As Yael explains in her book, exclusively adding to our parental repertoires causes problems for our children, too. Often, a parent’s impulse to do things for their children continues well past the point at which the child might be able to do it for themselves, hampering their learning and independence. For instance, too much parental comforting can result in the child sleeping worse. Adding bouncing and shushing and a machine that can do figure-eights might do the trick temporarily, but the best chance for getting a baby to sleep is stripping away to a simple and consistent approach to bedtime. Even well-meaning actions like opening up toddlers’ juice bottles for them delay development of fine motor skills, not to mention confidence to access a bottled drink without needing to ask a frazzled parent. Research has found that elementary-school-aged children whose parents do all the problem-solving and decision-making end up with lower self-regulation, competence, adjustment, and school grades. And among young adults, overly involved parenting is associated with higher levels of depression and lower life satisfaction.

Subtracting may promise a less effortful end state, but it takes more thinking to notice that subtracting is an option.

There’s one more challenge when it comes to subtraction. As a parent everything might seem important—piano lesson, soccer practice, Russian math, and Pokémon club. So how can you and your children decide what to subtract? Here, a science-backed psychological treatment, acceptance and commitment therapy, offers a guide: clarify your values. Values are the qualities we most want to embody through our actions, and clarity can help us make choices consistent with the kinds of lives we want to be living—particularly when our choices might otherwise be hijacked by our adding impulses.

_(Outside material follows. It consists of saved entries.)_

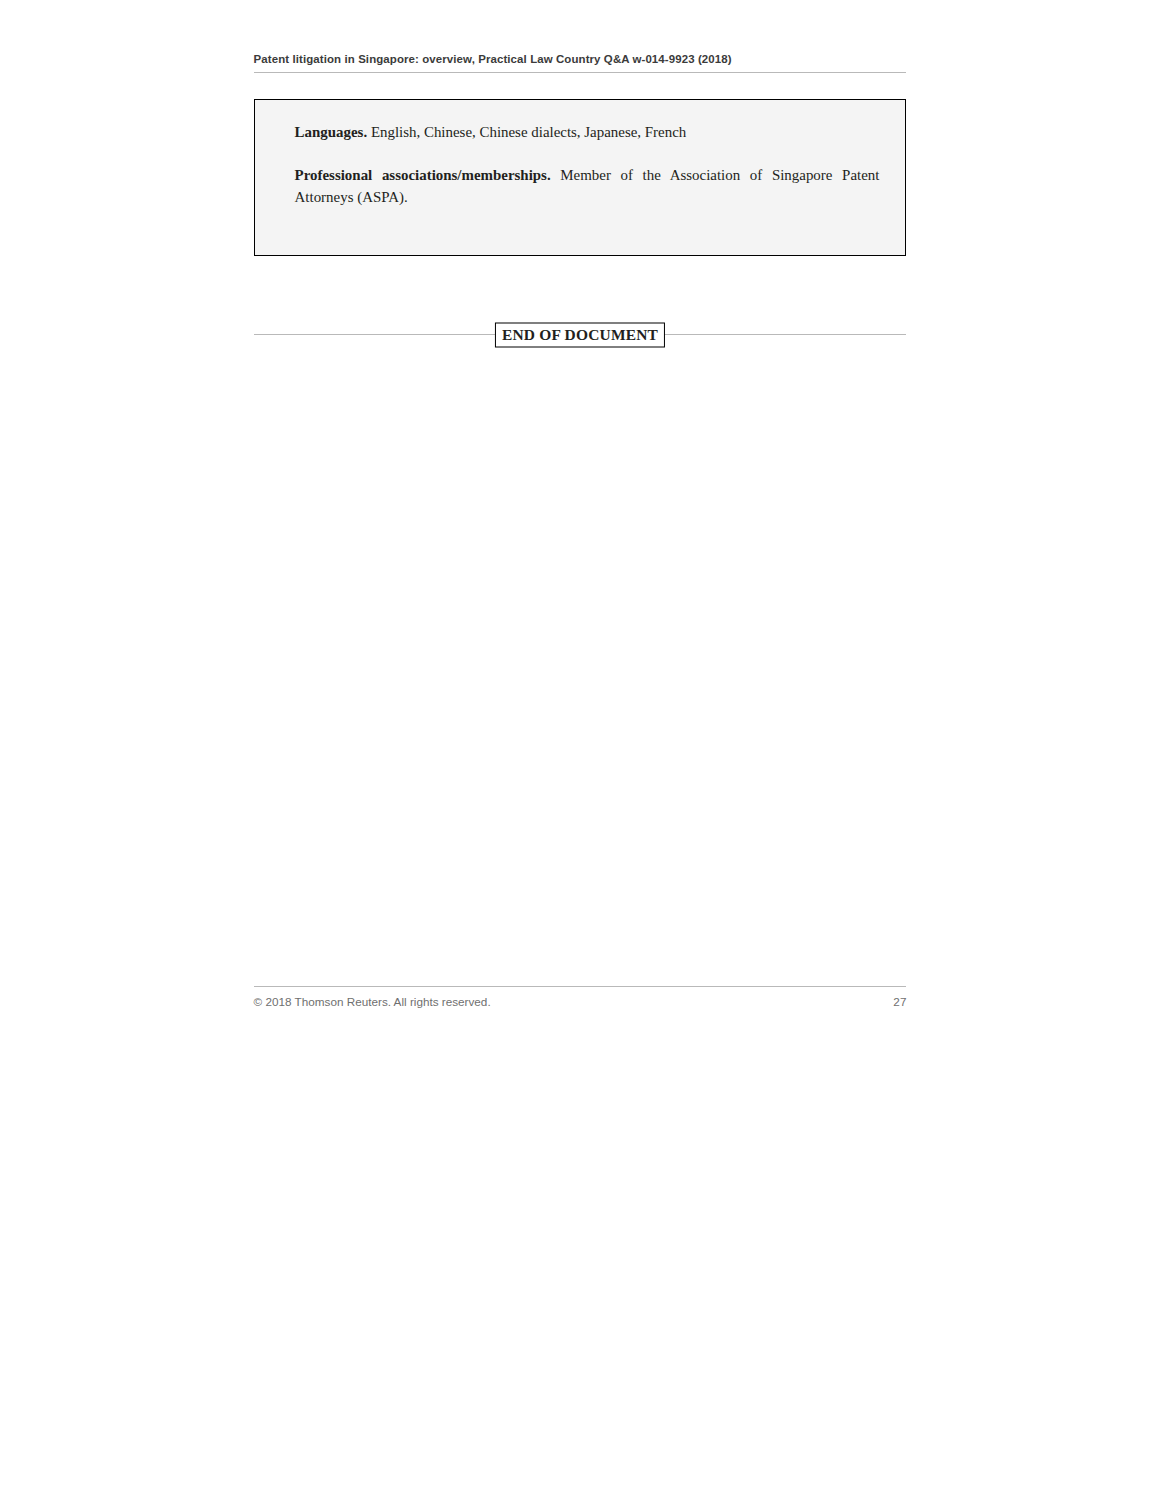Patent litigation in Singapore: overview, Practical Law Country Q&A w-014-9923 (2018)
Languages. English, Chinese, Chinese dialects, Japanese, French
Professional associations/memberships. Member of the Association of Singapore Patent Attorneys (ASPA).
END OF DOCUMENT
© 2018 Thomson Reuters. All rights reserved.
27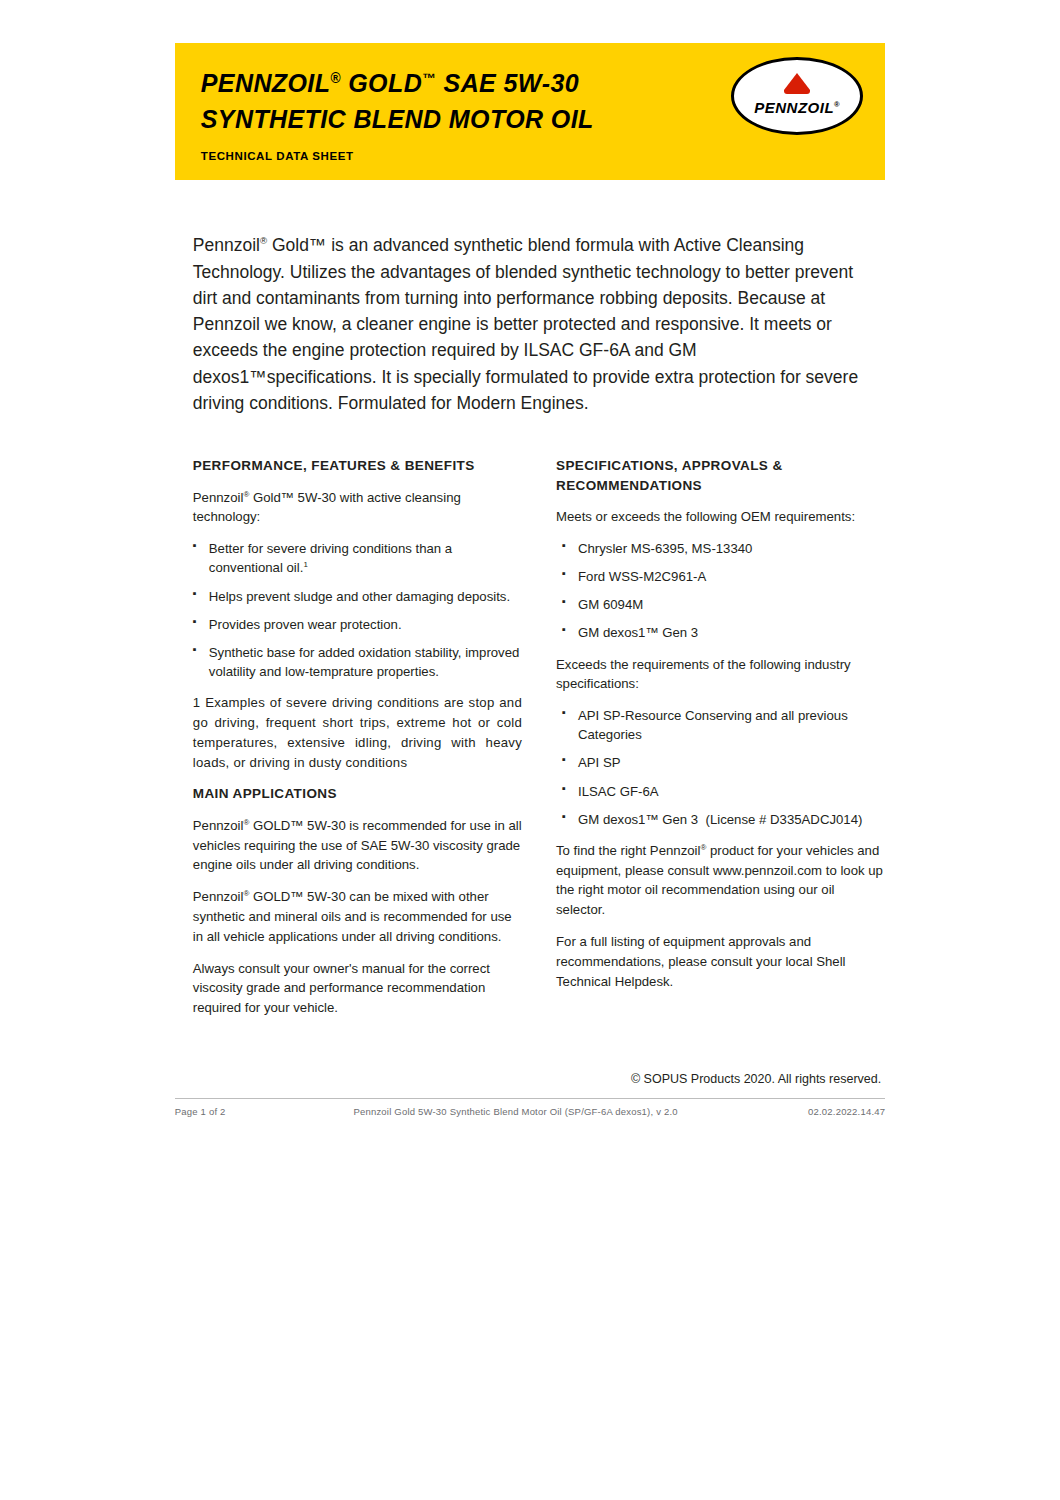Pennzoil® Gold™ SAE 5W‑30 Synthetic Blend Motor Oil
Technical Data Sheet
PENNZOIL®
Pennzoil® Gold™ is an advanced synthetic blend formula with Active Cleansing Technology. Utilizes the advantages of blended synthetic technology to better prevent dirt and contaminants from turning into performance robbing deposits. Because at Pennzoil we know, a cleaner engine is better protected and responsive. It meets or exceeds the engine protection required by ILSAC GF-6A and GM dexos1™specifications. It is specially formulated to provide extra protection for severe driving conditions. Formulated for Modern Engines.
Performance, Features & Benefits
Pennzoil® Gold™ 5W-30 with active cleansing technology:
Better for severe driving conditions than a conventional oil.1
Helps prevent sludge and other damaging deposits.
Provides proven wear protection.
Synthetic base for added oxidation stability, improved volatility and low-temprature properties.
1 Examples of severe driving conditions are stop and go driving, frequent short trips, extreme hot or cold temperatures, extensive idling, driving with heavy loads, or driving in dusty conditions
Main Applications
Pennzoil® GOLD™ 5W-30 is recommended for use in all vehicles requiring the use of SAE 5W-30 viscosity grade engine oils under all driving conditions.
Pennzoil® GOLD™ 5W-30 can be mixed with other synthetic and mineral oils and is recommended for use in all vehicle applications under all driving conditions.
Always consult your owner's manual for the correct viscosity grade and performance recommendation required for your vehicle.
Specifications, Approvals & Recommendations
Meets or exceeds the following OEM requirements:
Chrysler MS-6395, MS-13340
Ford WSS-M2C961-A
GM 6094M
GM dexos1™ Gen 3
Exceeds the requirements of the following industry specifications:
API SP-Resource Conserving and all previous Categories
API SP
ILSAC GF-6A
GM dexos1™ Gen 3 (License # D335ADCJ014)
To find the right Pennzoil® product for your vehicles and equipment, please consult www.pennzoil.com to look up the right motor oil recommendation using our oil selector.
For a full listing of equipment approvals and recommendations, please consult your local Shell Technical Helpdesk.
© SOPUS Products 2020. All rights reserved.
Page 1 of 2
Pennzoil Gold 5W-30 Synthetic Blend Motor Oil (SP/GF-6A dexos1), v 2.0
02.02.2022.14.47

To get clear on your values, ask yourself what kind of life you want to be building for your family and your child. What do you want to stand for and what matters most (and least) to you? What kind of lifestyle design example do you want to be setting for your children? In phases of heightened overwhelm, it is especially helpful pause to get clarity on what is most important to you and for your family. With clearer values in hand, you can retain what matters most and get rid of what is less important—at least for the time being.

To realize our full parenting potential, and to help our kids realize theirs, we need to judiciously combine adding and subtracting. But to arrive at any kind of balance, parents have to deliberately practice the latter. Even if you agree that subtracting is worthwhile, it will not come naturally or effortlessly—particularly in highly stressful circumstances.